How Zappos Does Customer Service and Company Culture

(CC) Randy Stewart, blog.stewtopia.com.
One of the highlights of SxSW for me was a keynote delivered by Zappos CEO, Tony Hseh, who also runs a very insightful business blog.
Las Vegas-based Zappos started in 1999 by selling shoes online, and has since grown to a $US1 billion per year retailer. It has expanded into clothing, handbags, sunglasses, and numerous other categories.
Early on in its life, Zappos made a deliberate decision to re-direct its marketing budget towards delivering exceptional customer service with a great company culture, helping the business to thrive where others have failed. Tony highlighted many deliberate decisions that the company made with the long-term view in mind, such as:
- encouraging customers to order as many products as they wanted in order to “try them on,” then offering free return shipping for a full 365 days
- only listing products on the site when stock was in their own warehouse (which actually lowered sales by 25% at a time when the company was still in the red)
- deciding to run their warehouse operation 24/7 to deliver super-fast turnaround on orders, despite it being an inefficient way to manage fulfillment
- encouraging customers to call them about nearly everything. Their call center takes 5,000 calls per day, and employees work independent of scripts, quotas, or call time limits. The longest call to date has been four hours. Zappos views the phone experience as a branding device, and speaks to virtually every customer at least once.
- deciding to invest in “surprise” (free) upgrades to overnight shipping for most customers. This means that most orders are delivered within 24 hours, despite the web site indicating it will take 2-5 business days.
Decisions like these are rarely undertaken today in corporate America. Instead, many businesses compete on price instead of service, reign-in customer service expenses as tightly as possible by outsourcing to call centers, and implement key performance metrics like upsell percentages and average call times that agents are expected to meet.
Tony shared the story of a late-night outing with a few vendors, where one of their clients had a craving for pizza and decided to half-jokingly call Zappos customer service for help. After a brief pause, the customer service agent researched and provided a list of nearby pizza parlors that were still open.
Company Culture
Company culture is important from the start. Zappos conducts two separate interviews — one focusing on the applicant’s background and experience, and the second one on cultural fit. Over the years, Zappos has passed on numerous experienced employees for the simple reason that they were wrong for the company culturally.
The emphasis on cultural fit extends to the training process, where new employees cycle through work in the Kentucky warehouse and call center, and receive lessons on company history and core values.
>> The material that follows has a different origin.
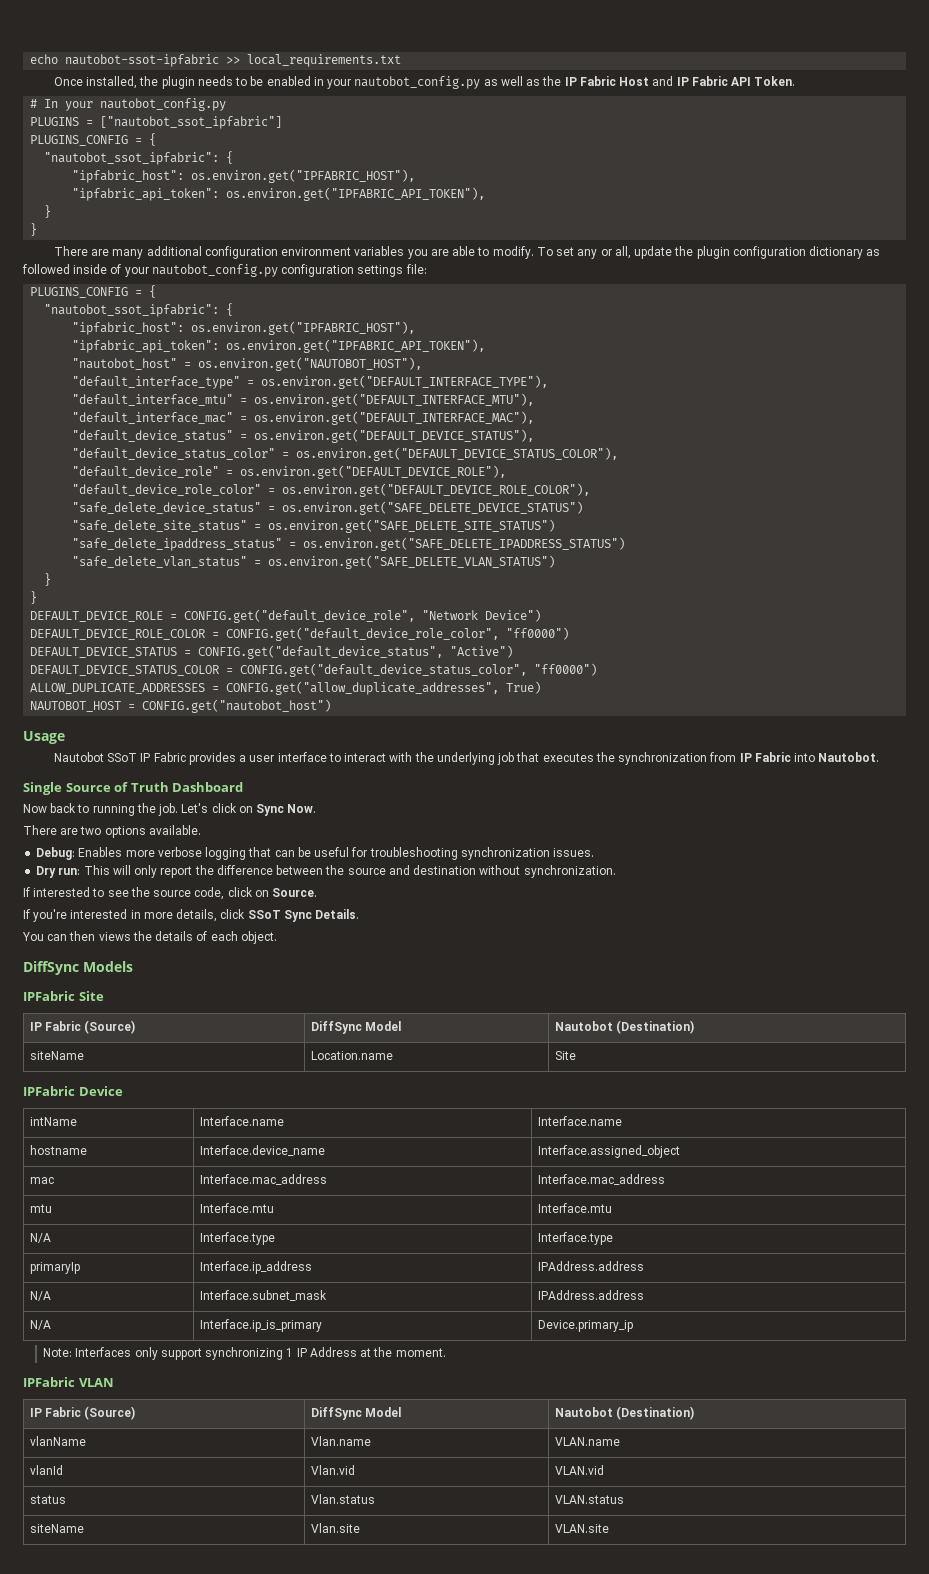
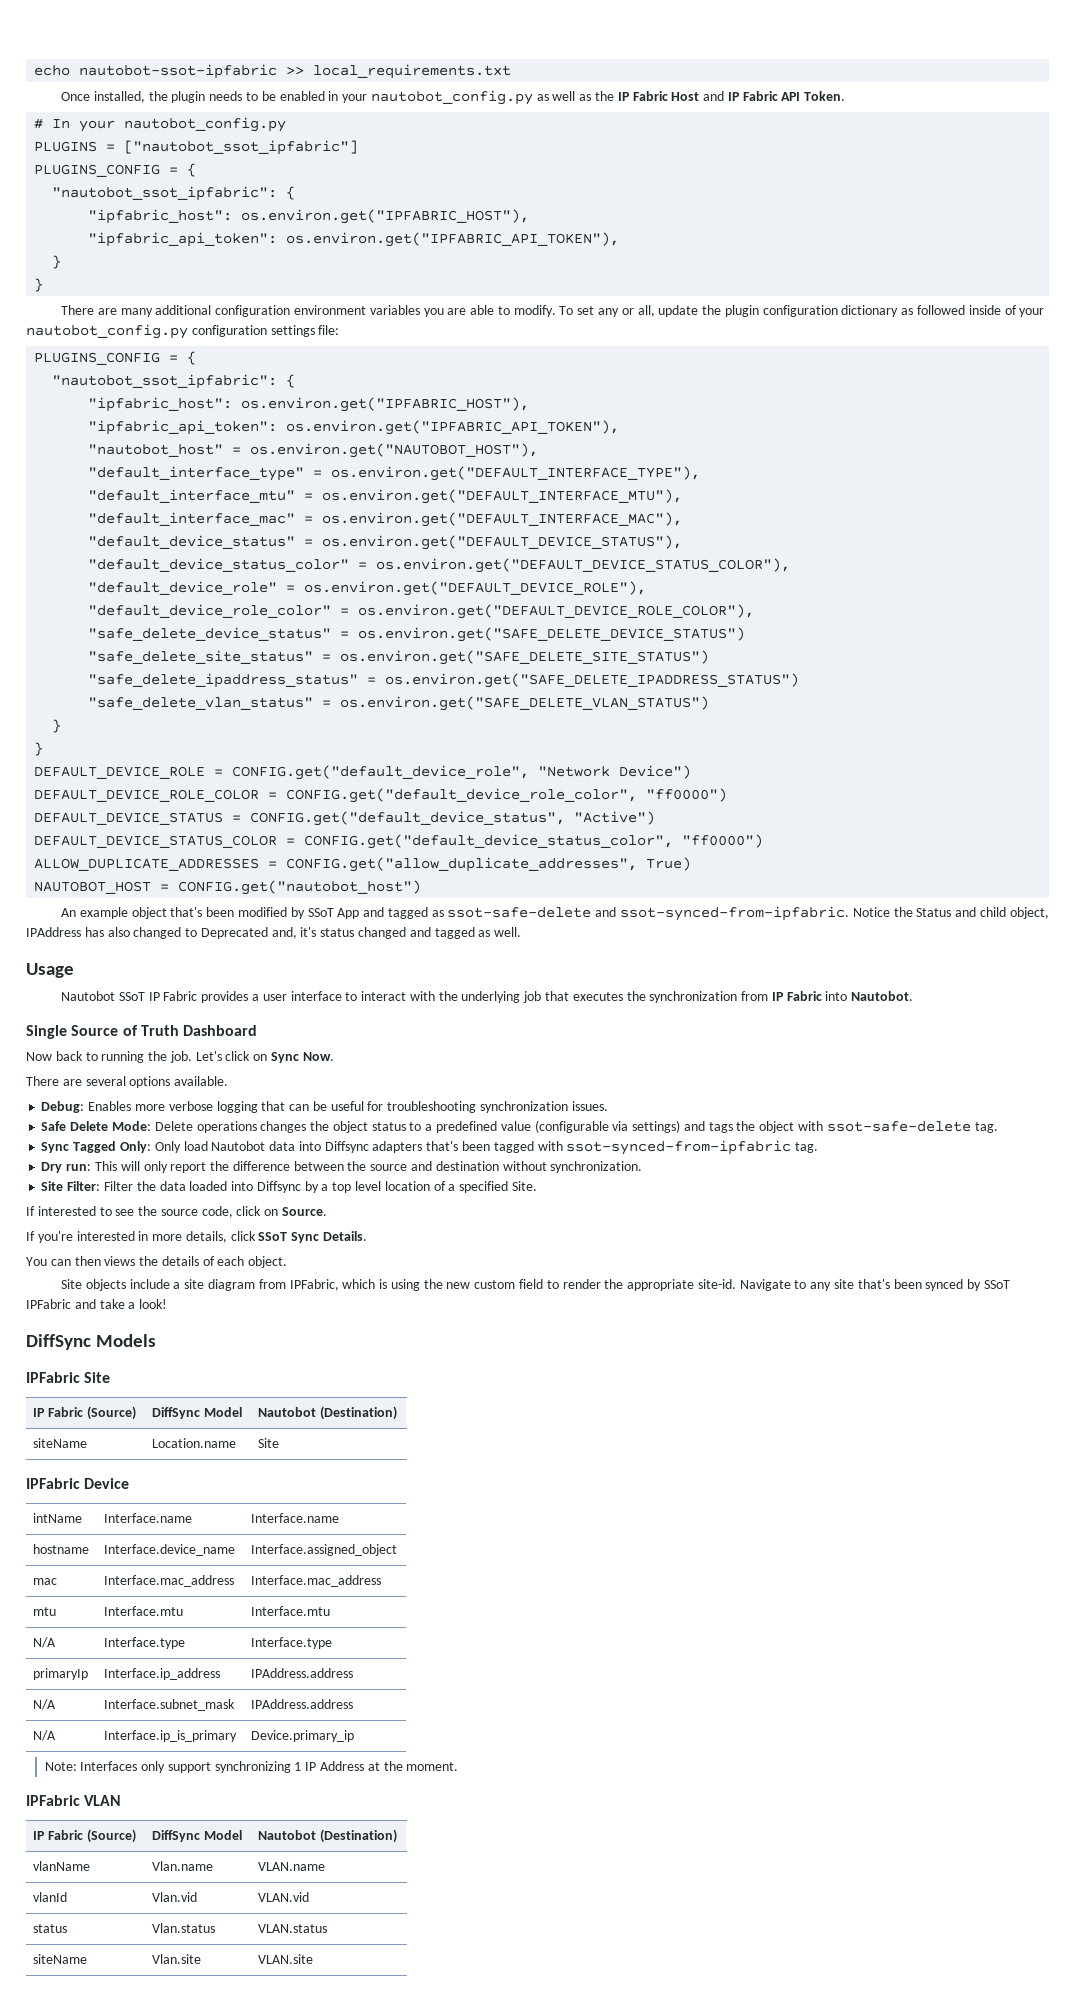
(332, 706) none -> [61,906,1049,921] [26,927,522,939] // An example object that's been modified by SSoT App and tagged as ssot-safe-delete and ssot-synced-from-ipfabric. Notice the Status and child object, IPAddress has also changed to Deprecated and, it's status changed and tagged as well.
[80,826,102,835] two -> [85,1076,126,1086] several
(595, 852) none -> [41,1120,998,1133] [41,1140,819,1155] // Safe Delete Mode: Delete operations changes the object status to a predefined value (configurable via settings) and tags the object with ssot-safe-delete tag. // Sync Tagged Only: Only load Nautobot data into Diffsync adapters that's been tagged with ssot-synced-from-ipfabric tag.
(616, 871) none -> [41,1181,537,1193] // Site Filter: Filter the data loaded into Diffsync by a top level location of a specified Site.
(277, 937) none -> [61,1279,1010,1291] [26,1299,168,1309] // Site objects include a site diagram from IPFabric, which is using the new custom field to render the appropriate site-id. Navigate to any site that's been synced by SSoT IPFabric and take a look!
What are Zappos’ core values?
- Deliver WOW through service
- Embrace and drive change
- Create fun and a little weirdness
- Be adventurous, creative, and open-minded
- Pursue growth and learning
- Build open and honest relationships with communication
- Build a positive team and family spirit
- Do more with less
- Be passionate and determined
- Be humble
Nothing on the list is particularly unique, but what makes Zappos different from thousands of other companies is that they live those values, instead of just hanging them on the wall. For example, to exercise their open and honest relationship value, the company opened its extranet to 1,500 outside vendors who can now view what products are in stock, how many are selling, and even what the profit margins are.
“Once a company compromises too many times on its core values, the entire culture goes downhill,” says Tony Hseh. Every year, the company reinforces its core values by publishing a 500-page culture book with unedited contributions made by employees and vendors. They distribute it company-wide, as well as to anyone who wants to purchase a copy. The company even opens up its Las Vegas offices for free tours, and welcomes companies like Southwest Airlines to spend time watching Zappos’s call center operations, recruitment practices, and training.
Jim Collins, author of Good to Great quotes, “It doesn’t matter what your core values are, as long as you have them and everyone is aligned, moving in the same direction.”